The schools commissioner has started piloting multi-academy trust “health checks” and revealed his full masterplan to ensure chains don’t overexpand will be rolled out across the country from January.
Sir David Carter, the national schools commissioner, said he plans to run the health checks at more than 30 trusts before the end of the year.
The findings will assist drawing up a final programme that will then be used to measure whether an academy trust is in good enough shape to expand and take on more schools.
Carter, in a termly RSC update to schools, said he believes the growth checks are “integral to enabling trusts to grow strategically and with confidence”.
“The first pilots of the audit took place in July, and between now and Christmas my aim is to complete a further 30-40.
“The learning and feedback from these will inform the final development of the programme, which we will roll out from January 2017.”
The government is yet to confirm which measures will make up the checks, but ministers have released rough details of the type of hurdles trusts must pass to be deemed eligible to expand.
It follows criticism of chains such as E-ACT and AET that have been accused of growing too rapidly and had been banned from taking on new schools.
Carter has previously said trusts should not be “automatically stopped” from growing, but that “we need to understand what its plan is to improve that school”.
The schools commissioner has also moved to reassure primary schools classed as performing below the government’s floor standard at key stage 2.
Provisional figures released earlier this year showed just half of year 6 pupils had met the government’s new expected standard, causing concern in the education community that RSCs will use the results to take over more schools under the new “coasting” intervention.

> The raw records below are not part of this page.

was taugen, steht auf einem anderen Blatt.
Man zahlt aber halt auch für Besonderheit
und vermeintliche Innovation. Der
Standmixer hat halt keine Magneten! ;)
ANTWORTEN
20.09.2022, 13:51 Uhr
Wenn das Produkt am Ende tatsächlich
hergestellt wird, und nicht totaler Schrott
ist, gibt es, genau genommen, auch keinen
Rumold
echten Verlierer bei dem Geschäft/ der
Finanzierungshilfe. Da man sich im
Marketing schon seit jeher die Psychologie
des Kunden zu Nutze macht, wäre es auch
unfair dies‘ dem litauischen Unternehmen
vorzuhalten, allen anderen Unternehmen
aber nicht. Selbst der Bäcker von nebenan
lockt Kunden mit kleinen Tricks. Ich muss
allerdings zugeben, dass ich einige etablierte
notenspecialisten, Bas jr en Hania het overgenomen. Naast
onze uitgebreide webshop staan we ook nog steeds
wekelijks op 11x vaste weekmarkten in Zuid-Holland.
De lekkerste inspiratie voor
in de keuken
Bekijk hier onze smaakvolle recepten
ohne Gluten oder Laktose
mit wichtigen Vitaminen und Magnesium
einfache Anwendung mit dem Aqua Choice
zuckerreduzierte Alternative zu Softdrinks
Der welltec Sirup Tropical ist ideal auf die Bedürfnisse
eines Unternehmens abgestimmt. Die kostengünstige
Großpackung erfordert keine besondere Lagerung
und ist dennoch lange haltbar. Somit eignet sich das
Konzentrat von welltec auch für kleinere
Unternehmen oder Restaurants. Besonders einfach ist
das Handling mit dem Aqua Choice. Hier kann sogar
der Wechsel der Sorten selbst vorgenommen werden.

But Carter stressed schools would only be judged as performing below the floor if they fail to meet both attainment and progress targets.
He said regional schools commissioners will be “proportionate” in their response to 2016 results, and will take into account scores from 2015 and 2014.
“We would not typically expect to intervene in a primary academy/school on the basis of the 2016 outcomes only.”
But he said there is a “considerable amount of learning to be shared across the sector”, adding that each RSC will lead a “primary performance evaluation” in their region that “shares as many of the strategies that led to success in 2016, so that all schools can benefit from this in 2017”.